───── PROVIDED MATERIAL

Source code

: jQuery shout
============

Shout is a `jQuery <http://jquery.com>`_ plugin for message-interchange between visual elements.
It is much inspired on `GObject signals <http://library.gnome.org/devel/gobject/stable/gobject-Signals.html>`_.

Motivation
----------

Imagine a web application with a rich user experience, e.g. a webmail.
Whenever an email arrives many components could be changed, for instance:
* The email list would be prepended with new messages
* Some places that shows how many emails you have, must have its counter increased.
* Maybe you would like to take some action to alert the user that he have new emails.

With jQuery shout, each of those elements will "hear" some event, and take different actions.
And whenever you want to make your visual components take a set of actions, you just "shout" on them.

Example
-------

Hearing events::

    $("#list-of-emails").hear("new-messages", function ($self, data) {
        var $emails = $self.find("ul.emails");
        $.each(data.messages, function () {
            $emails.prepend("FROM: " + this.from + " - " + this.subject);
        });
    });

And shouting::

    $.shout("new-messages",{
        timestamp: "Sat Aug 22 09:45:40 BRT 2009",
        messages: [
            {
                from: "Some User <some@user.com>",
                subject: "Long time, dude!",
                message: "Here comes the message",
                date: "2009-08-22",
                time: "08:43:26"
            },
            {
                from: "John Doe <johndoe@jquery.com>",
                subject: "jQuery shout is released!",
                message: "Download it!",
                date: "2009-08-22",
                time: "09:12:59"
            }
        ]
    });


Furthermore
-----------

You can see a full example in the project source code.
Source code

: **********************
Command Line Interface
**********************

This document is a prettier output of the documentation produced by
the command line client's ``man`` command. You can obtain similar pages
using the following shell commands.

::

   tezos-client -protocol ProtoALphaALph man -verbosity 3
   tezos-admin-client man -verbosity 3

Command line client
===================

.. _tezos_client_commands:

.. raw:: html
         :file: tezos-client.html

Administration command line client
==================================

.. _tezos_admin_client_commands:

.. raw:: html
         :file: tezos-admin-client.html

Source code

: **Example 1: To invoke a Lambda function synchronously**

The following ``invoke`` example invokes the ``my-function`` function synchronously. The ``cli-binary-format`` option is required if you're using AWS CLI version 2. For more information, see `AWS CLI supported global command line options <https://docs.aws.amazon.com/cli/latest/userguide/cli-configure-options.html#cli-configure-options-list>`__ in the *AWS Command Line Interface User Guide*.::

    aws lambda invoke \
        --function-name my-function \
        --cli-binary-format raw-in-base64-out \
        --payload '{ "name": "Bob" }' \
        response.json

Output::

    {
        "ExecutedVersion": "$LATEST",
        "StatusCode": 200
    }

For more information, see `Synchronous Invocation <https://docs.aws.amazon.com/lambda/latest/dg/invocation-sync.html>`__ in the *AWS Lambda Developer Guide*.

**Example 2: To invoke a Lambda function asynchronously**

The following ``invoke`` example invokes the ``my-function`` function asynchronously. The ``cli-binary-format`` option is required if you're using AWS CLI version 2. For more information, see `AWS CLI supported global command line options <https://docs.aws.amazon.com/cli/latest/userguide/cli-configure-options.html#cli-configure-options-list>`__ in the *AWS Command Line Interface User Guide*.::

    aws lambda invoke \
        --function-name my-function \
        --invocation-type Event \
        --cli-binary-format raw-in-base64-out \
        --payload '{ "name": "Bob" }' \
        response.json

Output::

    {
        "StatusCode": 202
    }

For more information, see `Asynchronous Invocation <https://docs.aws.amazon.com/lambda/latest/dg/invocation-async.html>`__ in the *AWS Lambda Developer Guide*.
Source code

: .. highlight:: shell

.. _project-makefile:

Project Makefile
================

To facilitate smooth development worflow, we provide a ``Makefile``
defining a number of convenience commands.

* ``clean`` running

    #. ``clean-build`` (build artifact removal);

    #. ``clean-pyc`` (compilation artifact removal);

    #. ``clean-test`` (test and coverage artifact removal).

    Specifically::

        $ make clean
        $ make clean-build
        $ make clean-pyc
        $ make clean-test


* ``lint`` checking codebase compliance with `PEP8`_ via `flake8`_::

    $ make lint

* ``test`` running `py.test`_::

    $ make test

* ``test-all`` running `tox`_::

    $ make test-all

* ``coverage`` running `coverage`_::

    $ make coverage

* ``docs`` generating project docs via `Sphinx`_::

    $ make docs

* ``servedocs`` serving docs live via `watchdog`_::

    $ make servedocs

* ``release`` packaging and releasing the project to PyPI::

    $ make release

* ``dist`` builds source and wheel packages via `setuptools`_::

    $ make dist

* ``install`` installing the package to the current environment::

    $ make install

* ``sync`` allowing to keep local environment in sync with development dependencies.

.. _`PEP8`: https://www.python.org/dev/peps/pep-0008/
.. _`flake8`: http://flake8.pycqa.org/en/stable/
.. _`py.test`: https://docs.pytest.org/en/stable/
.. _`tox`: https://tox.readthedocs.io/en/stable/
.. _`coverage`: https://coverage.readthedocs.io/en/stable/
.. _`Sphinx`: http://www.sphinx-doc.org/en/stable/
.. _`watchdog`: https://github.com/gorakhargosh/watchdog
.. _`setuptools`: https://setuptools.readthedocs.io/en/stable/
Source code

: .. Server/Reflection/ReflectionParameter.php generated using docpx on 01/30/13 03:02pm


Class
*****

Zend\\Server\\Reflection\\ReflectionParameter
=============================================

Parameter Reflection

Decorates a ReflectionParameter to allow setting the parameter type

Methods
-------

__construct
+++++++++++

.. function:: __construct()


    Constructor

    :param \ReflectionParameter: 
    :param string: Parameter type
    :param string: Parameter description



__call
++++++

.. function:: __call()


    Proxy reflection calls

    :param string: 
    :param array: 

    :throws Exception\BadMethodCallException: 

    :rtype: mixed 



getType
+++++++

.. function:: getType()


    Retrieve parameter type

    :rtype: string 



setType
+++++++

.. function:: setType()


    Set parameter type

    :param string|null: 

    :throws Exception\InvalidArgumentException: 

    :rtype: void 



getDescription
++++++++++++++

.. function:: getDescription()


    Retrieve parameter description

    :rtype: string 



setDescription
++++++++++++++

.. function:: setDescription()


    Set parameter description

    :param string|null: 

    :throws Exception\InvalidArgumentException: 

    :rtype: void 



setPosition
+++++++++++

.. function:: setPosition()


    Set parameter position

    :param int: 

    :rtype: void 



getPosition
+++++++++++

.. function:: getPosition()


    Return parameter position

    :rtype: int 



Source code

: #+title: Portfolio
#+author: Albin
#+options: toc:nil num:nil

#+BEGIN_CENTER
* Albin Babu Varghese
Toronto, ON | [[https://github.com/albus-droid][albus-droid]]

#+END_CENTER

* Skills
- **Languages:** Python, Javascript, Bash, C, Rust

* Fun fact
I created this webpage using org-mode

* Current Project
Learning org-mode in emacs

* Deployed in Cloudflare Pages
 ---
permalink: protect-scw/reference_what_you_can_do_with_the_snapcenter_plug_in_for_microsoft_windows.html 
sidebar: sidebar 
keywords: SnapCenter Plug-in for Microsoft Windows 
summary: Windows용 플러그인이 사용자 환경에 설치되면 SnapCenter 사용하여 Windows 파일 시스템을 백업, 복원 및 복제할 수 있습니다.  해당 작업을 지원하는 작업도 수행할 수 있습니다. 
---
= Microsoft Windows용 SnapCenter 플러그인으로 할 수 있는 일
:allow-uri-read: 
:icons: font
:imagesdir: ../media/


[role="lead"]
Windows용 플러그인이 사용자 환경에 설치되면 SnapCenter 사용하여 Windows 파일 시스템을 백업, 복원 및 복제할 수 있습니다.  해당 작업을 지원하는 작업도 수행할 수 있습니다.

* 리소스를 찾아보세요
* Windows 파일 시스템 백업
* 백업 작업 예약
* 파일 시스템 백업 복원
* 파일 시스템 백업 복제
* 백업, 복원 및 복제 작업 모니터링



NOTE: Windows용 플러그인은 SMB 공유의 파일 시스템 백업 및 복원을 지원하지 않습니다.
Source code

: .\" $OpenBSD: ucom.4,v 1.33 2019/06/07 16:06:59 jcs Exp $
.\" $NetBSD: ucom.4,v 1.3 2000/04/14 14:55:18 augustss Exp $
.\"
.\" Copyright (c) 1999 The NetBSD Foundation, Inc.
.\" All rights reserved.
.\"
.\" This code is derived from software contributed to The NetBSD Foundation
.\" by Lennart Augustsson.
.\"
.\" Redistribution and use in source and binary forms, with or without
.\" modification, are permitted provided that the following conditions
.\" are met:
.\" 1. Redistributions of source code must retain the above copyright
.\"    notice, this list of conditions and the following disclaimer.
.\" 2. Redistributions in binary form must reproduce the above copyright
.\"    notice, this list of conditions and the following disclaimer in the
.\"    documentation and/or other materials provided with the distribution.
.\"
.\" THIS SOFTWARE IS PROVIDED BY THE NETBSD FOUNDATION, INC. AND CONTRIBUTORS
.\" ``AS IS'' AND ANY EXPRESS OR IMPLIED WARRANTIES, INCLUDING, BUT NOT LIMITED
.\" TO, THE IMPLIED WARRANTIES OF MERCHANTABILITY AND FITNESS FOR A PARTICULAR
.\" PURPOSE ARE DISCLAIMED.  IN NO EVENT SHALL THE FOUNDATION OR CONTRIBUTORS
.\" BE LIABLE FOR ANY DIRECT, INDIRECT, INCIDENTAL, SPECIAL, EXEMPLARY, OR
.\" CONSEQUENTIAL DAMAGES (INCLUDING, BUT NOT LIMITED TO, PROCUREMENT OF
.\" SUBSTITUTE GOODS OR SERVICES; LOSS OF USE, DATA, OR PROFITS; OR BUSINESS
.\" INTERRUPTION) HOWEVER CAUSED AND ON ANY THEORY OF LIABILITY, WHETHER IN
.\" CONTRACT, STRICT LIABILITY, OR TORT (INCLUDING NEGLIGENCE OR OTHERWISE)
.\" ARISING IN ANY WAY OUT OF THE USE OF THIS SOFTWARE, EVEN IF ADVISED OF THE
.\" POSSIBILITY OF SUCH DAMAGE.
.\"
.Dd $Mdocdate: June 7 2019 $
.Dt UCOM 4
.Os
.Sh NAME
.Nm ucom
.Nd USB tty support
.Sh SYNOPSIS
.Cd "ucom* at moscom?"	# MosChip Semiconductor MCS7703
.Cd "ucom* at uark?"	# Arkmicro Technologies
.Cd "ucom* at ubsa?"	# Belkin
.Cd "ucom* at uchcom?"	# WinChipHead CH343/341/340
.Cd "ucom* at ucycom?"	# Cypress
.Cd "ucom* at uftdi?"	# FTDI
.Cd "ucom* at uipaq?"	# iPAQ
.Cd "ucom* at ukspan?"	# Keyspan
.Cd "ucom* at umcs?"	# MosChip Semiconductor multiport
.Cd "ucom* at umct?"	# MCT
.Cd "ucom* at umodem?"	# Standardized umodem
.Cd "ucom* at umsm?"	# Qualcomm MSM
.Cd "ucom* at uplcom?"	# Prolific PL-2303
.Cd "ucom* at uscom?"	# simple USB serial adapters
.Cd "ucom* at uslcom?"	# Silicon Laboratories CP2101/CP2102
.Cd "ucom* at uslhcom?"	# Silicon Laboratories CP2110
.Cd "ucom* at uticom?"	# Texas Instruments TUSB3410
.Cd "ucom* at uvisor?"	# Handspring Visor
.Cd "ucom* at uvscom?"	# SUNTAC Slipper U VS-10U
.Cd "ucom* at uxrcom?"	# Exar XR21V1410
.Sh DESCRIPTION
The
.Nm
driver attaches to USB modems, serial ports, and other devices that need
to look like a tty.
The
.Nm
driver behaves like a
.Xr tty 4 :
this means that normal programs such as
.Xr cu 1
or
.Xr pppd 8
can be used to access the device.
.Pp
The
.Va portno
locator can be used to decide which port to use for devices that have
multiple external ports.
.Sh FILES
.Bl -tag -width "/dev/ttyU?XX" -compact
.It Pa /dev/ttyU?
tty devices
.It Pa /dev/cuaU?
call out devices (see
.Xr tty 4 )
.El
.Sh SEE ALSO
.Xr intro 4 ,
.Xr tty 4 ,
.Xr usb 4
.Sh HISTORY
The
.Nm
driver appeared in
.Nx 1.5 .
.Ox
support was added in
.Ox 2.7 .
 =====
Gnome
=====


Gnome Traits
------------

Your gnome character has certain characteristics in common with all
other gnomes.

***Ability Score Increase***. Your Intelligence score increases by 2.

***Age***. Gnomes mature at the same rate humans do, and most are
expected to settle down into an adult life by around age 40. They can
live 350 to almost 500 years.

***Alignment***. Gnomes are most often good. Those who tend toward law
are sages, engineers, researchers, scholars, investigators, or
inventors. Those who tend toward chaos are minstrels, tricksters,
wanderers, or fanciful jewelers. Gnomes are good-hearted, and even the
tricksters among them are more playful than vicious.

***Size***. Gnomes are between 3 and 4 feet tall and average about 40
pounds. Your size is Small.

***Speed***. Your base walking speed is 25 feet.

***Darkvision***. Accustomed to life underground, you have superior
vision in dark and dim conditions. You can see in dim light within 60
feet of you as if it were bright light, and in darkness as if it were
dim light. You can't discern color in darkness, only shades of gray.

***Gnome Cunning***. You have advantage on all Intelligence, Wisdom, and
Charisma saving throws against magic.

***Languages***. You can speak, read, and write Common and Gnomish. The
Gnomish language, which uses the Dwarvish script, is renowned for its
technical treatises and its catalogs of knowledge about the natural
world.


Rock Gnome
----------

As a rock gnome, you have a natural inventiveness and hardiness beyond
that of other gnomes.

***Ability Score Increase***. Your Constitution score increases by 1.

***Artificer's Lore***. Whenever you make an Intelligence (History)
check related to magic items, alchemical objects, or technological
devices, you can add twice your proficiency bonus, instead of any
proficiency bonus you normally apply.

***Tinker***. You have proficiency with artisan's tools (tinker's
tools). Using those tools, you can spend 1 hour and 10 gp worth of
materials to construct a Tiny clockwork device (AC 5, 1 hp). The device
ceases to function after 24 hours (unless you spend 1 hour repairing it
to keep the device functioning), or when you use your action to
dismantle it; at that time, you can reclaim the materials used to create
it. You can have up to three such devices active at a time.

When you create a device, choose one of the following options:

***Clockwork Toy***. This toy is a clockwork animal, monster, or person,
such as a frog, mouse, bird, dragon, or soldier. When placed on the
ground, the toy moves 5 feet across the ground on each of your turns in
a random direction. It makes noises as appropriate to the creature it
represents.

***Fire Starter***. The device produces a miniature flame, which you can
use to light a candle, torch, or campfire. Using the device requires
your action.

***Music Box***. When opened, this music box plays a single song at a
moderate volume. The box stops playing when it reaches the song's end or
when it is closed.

──────────

=== WHAT TO PRODUCE ===
Of the lines above, output exactly those from the line bearing "defining a number of convenience commands." through the line bearing "builds source and", inclusive.

=== REPLY TO THE EXERCISE ===
defining a number of convenience commands.

* ``clean`` running

    #. ``clean-build`` (build artifact removal);

    #. ``clean-pyc`` (compilation artifact removal);

    #. ``clean-test`` (test and coverage artifact removal).

    Specifically::

        $ make clean
        $ make clean-build
        $ make clean-pyc
        $ make clean-test


* ``lint`` checking codebase compliance with `PEP8`_ via `flake8`_::

    $ make lint

* ``test`` running `py.test`_::

    $ make test

* ``test-all`` running `tox`_::

    $ make test-all

* ``coverage`` running `coverage`_::

    $ make coverage

* ``docs`` generating project docs via `Sphinx`_::

    $ make docs

* ``servedocs`` serving docs live via `watchdog`_::

    $ make servedocs

* ``release`` packaging and releasing the project to PyPI::

    $ make release

* ``dist`` builds source and wheel packages via `setuptools`_::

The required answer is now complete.